Optimize Theme Demos
Remember the important rule: if the customer does not see your theme’s feature, those features may as well not exist. Do your potential buyers know that:
the theme has multiple header versions,
it has unlimited colors,
it has a boxed or framed version,
it has multiple sliders,
it has different footer variations,
it has a RTL version?
Even if your design is brilliantly unique, your
code is all-powerful, but your demo is poor, your theme still won’t reach its potential. Do make sure test your demos on as many screen
sizes as possible, because different users will have different experiences when viewing your
demos with different devices.
Invest in Hosting Performance
If you plan to make WordPress theme development your
business, you need business server solutions. Hosts like HostGator, GoDaddy are almost certainly not the best option for your business. I recommend you buy a VPS (Virtual Private Server), or Cloud
solution from specialized companies like Kinsta, or MediaTemple (check out the Themeforest hosting page for discount codes).
However, if you are
competent at server configuration and SSH, I highly recommend you buy a clean
server/cloud solution and install or configure your own server. This is a cheaper option. If you’re interested in learning how this all works, let me know in the
comments section; if there’s demand I will write a
separate tutorial with step by step instructions.
If you want to speed up your theme demo performance, I highly recommend you use a CDN, especially given the global distribution of Envato’s customer base. From my experience a CDN can reduce WordPress demo sites’ loading times by 50%.

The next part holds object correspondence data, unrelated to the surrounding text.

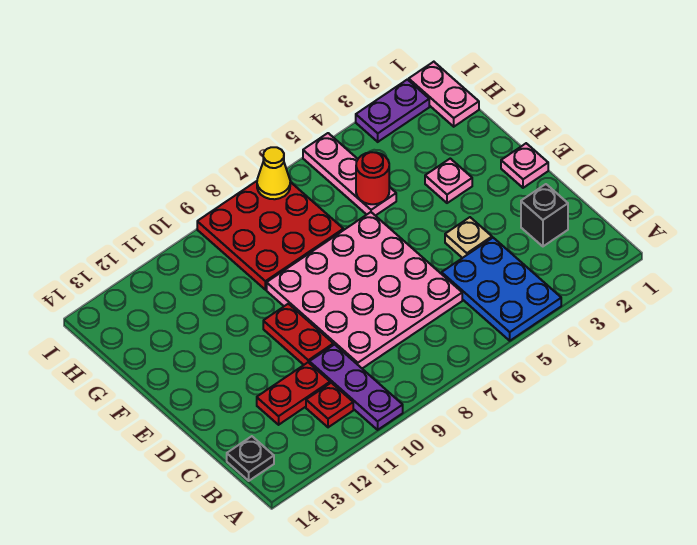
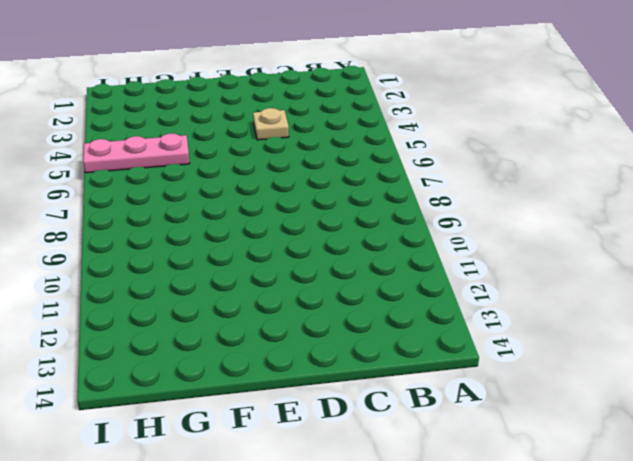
none -> blue plate A4:C5 level 1
none -> purple plate A10:C10 level 1
none -> red plate B11 level 1

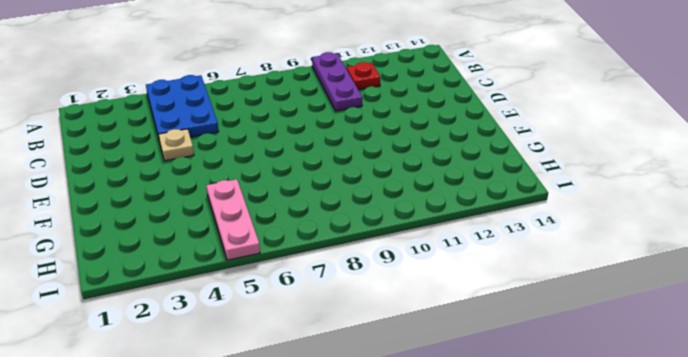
none -> black plate B14 level 1
none -> black brick C2 level 1
none -> pink plate C6:F9 level 1

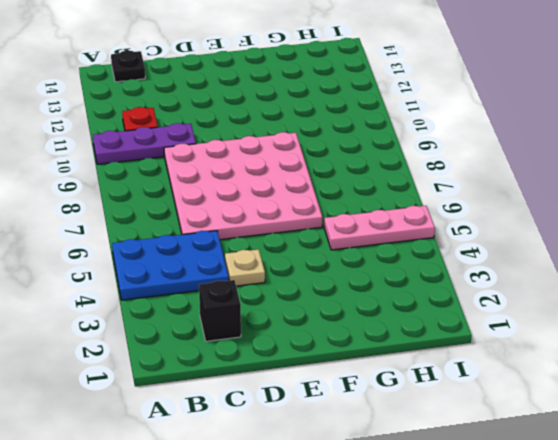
none -> red plate C11:C12 level 1
none -> red plate D10:E10 level 1
none -> pink plate E1 level 1

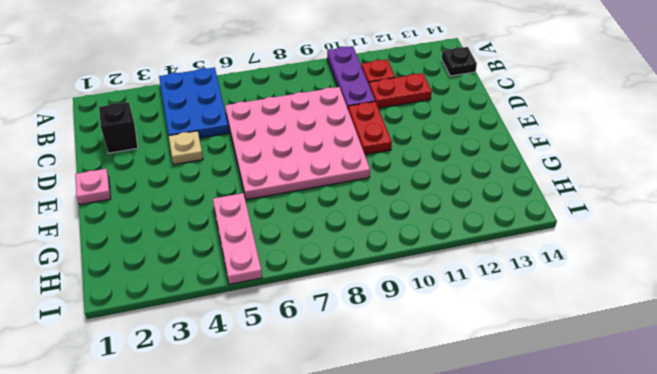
none -> pink plate F3 level 1
none -> red plate G7:I9 level 1
none -> pink plate H1:I1 level 1

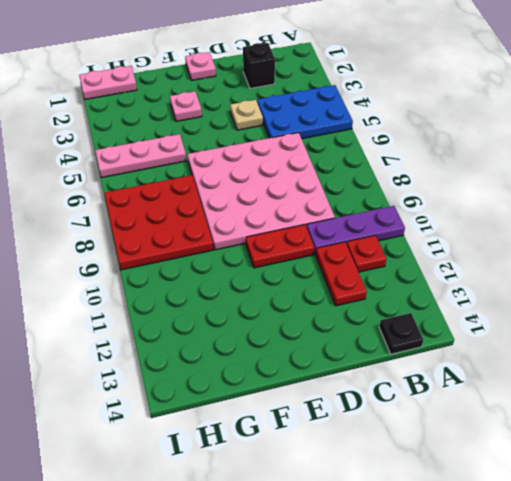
none -> purple plate I2:I3 level 1
none -> red round brick G5 level 2
none -> yellow cone I7 level 2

Performance is one of the most important aspects of any website, but it’s something people rarely seem to take into account when buying WordPress themes. In…
3. Market Your Themes
This is an important one. Without marketing you
will reach perhaps 10-20% of your product’s potential sales. Marketing requires good research and investment. There are no
hidden secrets that only 1% of top theme sellers know. Facebook advertisement, Google Adsense, Colorlib reviews, Buysellads; all
these instruments work well.
You should absolutely be cautious when creating your
marketing campaigns, you should experiment, you should measure and analyze your
marketing, but you do need money for all of that. If budget is your weakest link, don’t expect 100+ sales in five days. You’d be better concentrating on product improvement, and slowly, but regularly saving money for marketing.
Get Pricing Right
What is the recommended price for a WordPress theme? I have no concrete answer to that. It depends on various factors such as theme quality,
marketing, season, theme category. But if your
item is niche-based and is intended for specific tasks, you should consider a theme price of $59 or higher. If your item is in a saturated category, you might think about experimenting with prices around $39-$60.

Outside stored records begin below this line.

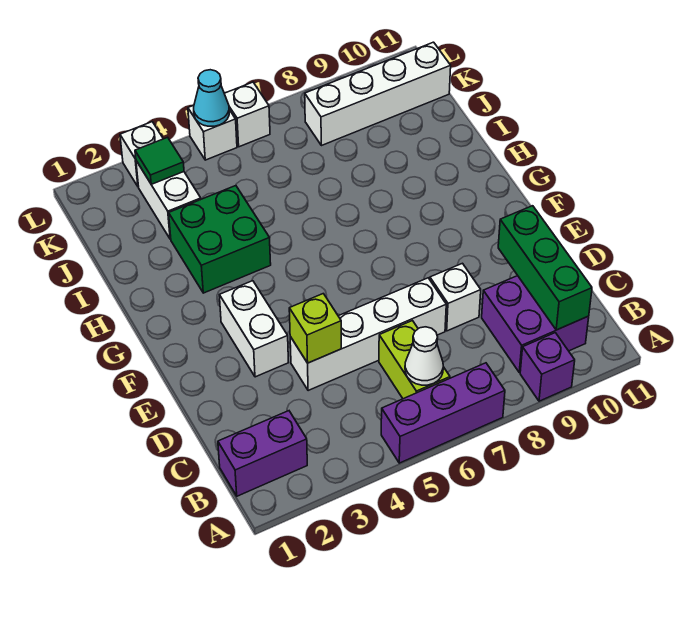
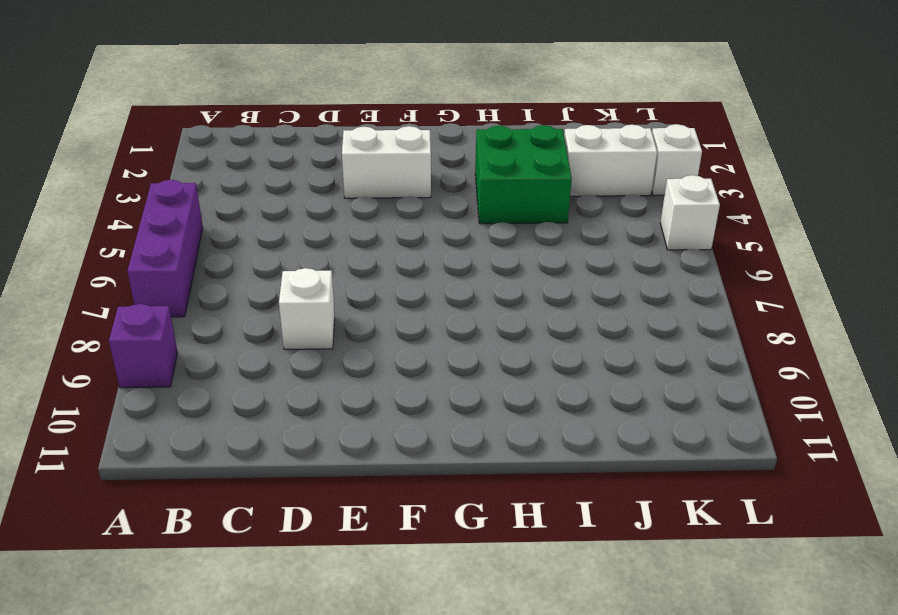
none -> purple brick B1:B2 level 1
none -> lime brick B6:C6 level 1
none -> purple brick B9:C10 level 1

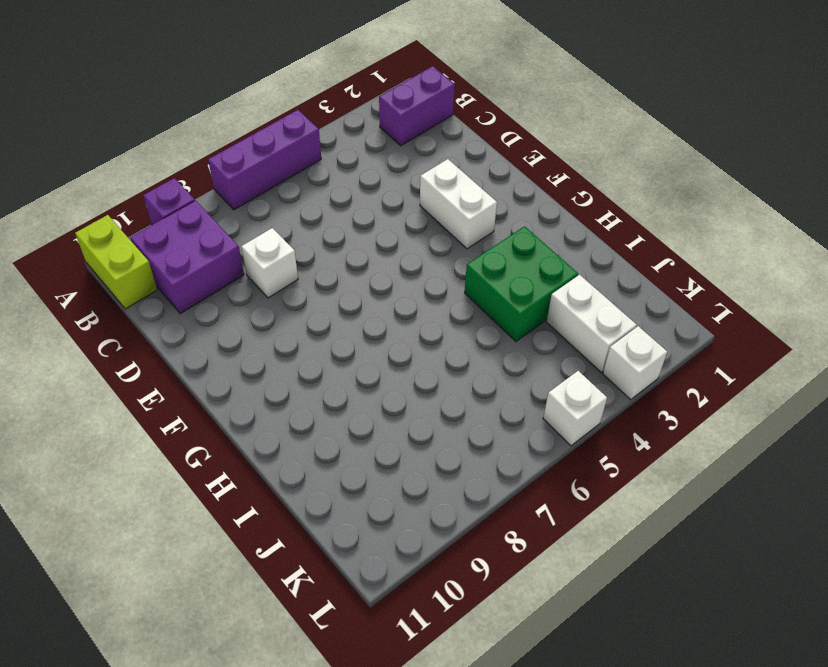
lime brick A11:B11 level 1 -> lime brick B6:C6 level 1
none -> white brick D4:D7 level 1
none -> white brick K8:K11 level 1
none -> white brick L6 level 1

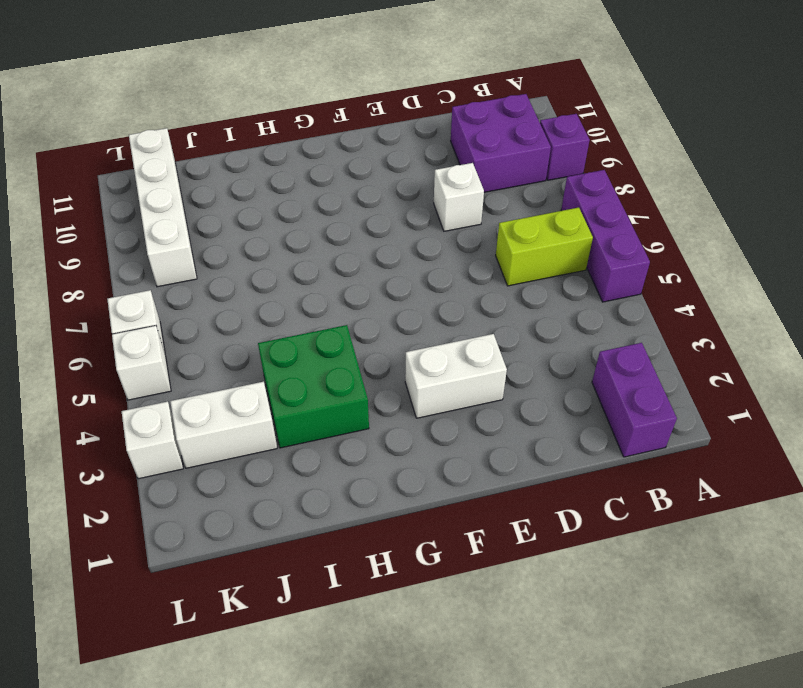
none -> white brick D4:D7 level 1
none -> white cone B6 level 2
none -> green brick B10:D10 level 2

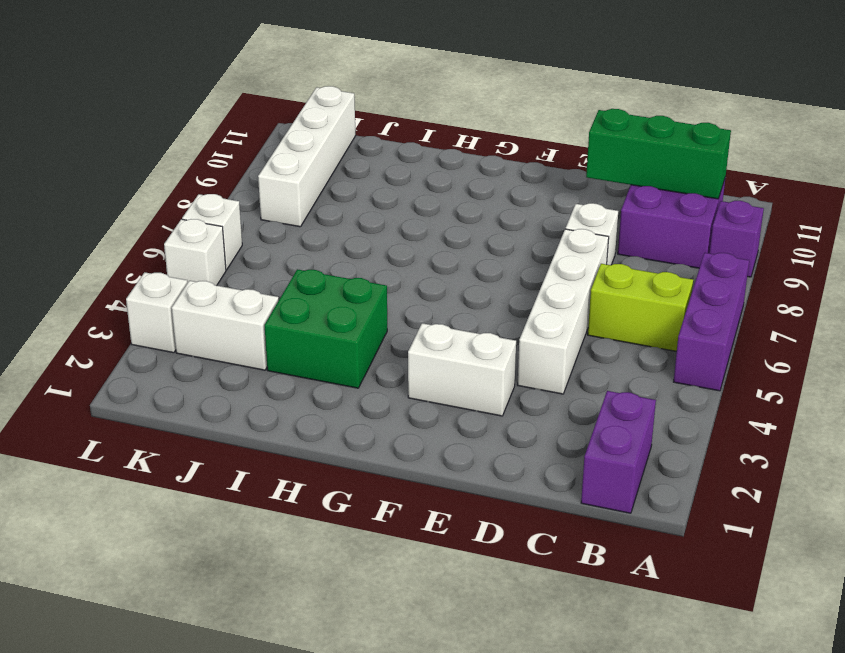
none -> white cone B6 level 2
none -> lime brick D4 level 2
none -> green tile K3 level 2

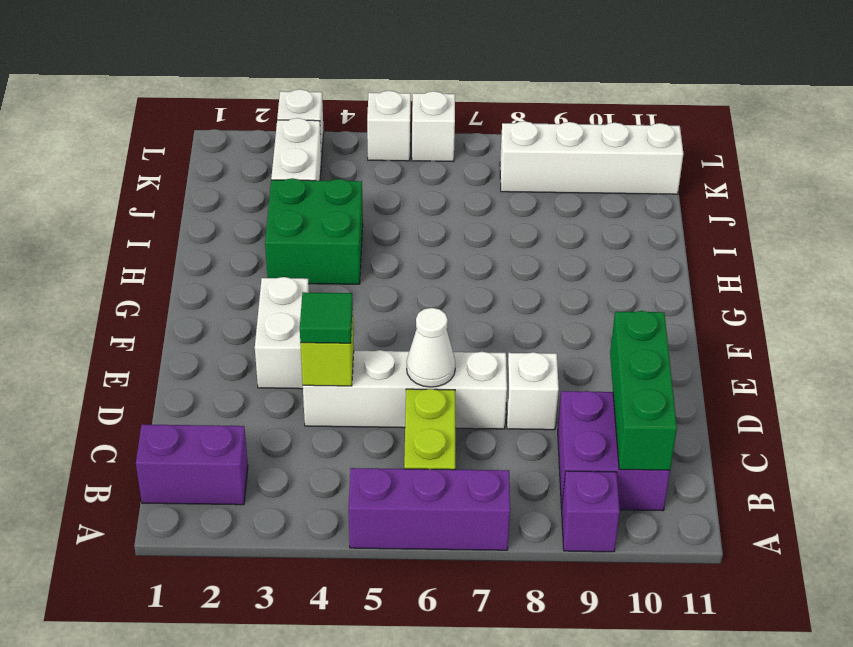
green tile D4 level 3 -> green tile K3 level 2
white cone D6 level 2 -> white cone B6 level 2
none -> cyan cone L5 level 2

Beyond the discounted themes, you will see some themes listed at $29, though in my opinion this is only used as a way to undercut competitors. Underpricing your themes won’t do you, nor the market as a whole, any favours.

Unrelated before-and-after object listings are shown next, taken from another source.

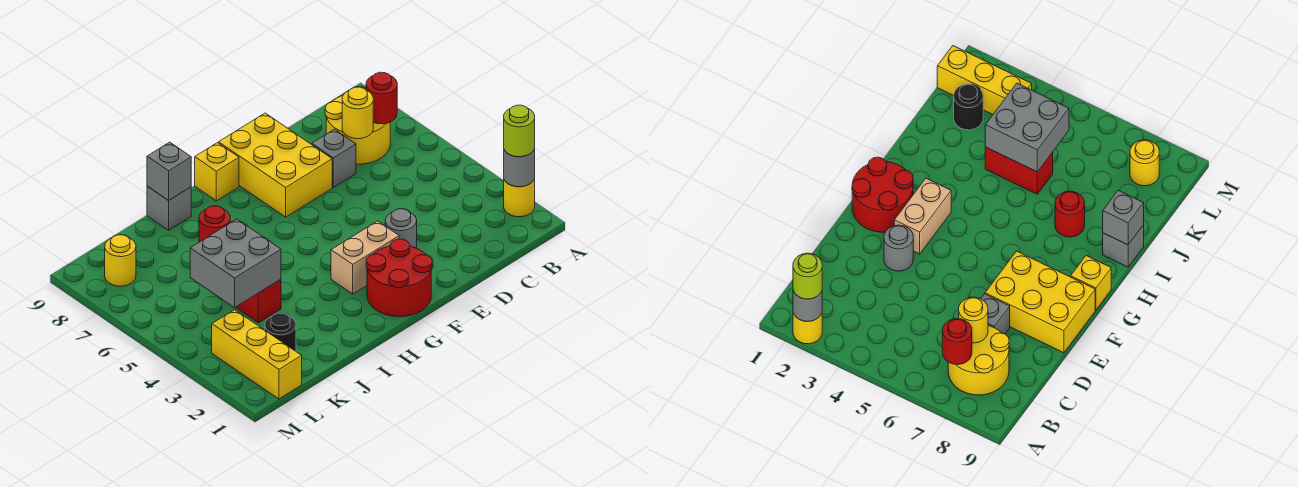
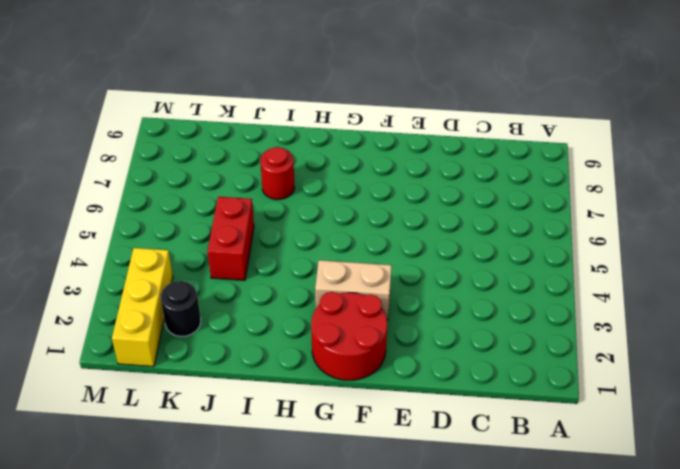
none -> yellow round brick A2 level 1
none -> yellow round brick B7:C8 level 1
none -> grey brick D7 level 1

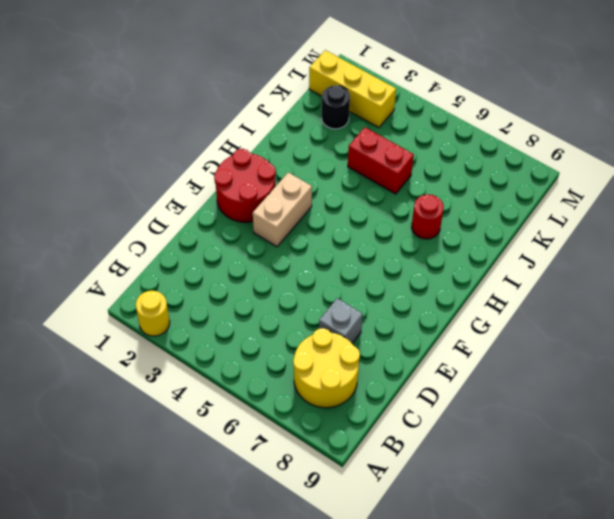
none -> grey round brick E3 level 1
none -> yellow brick E7:F9 level 1
none -> yellow brick G9 level 1

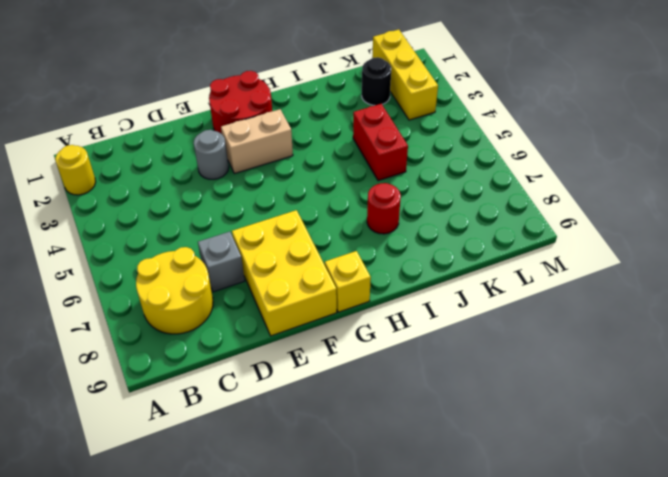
none -> grey brick I9 level 1
none -> yellow round brick L8 level 1
none -> grey round brick A2 level 2

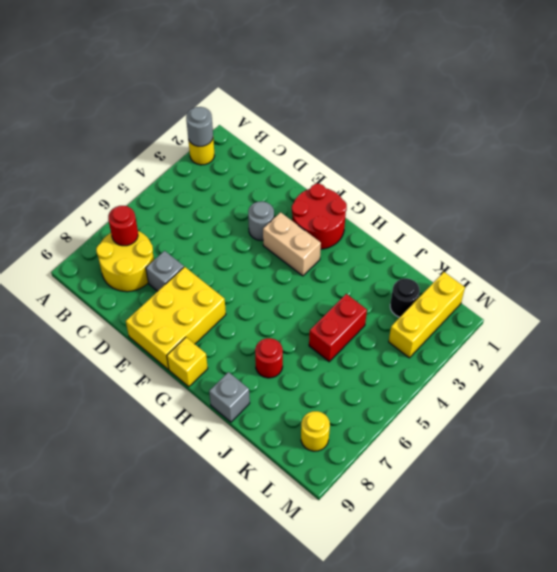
none -> yellow round brick C7 level 2
none -> grey brick I9 level 2
none -> grey brick J4:K5 level 2

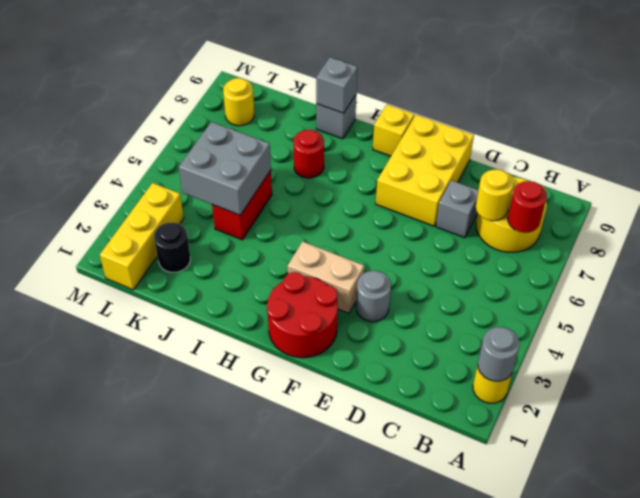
none -> lime round brick A2 level 3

In conclusion I want to say the following: theme
development is really hard work, selling themes even more so. But it’s extremely satisfying. Always remember
that once you’ve entered the WordPress theme marketplace you will need to improve day by day if you want to continue your business.
Please also be thankful to all the
people who have invested time, money, and coffee in this business. Respect your competitors, learn from them, cooperate with
other users, and help the Envato team as an author by delivering excellent products.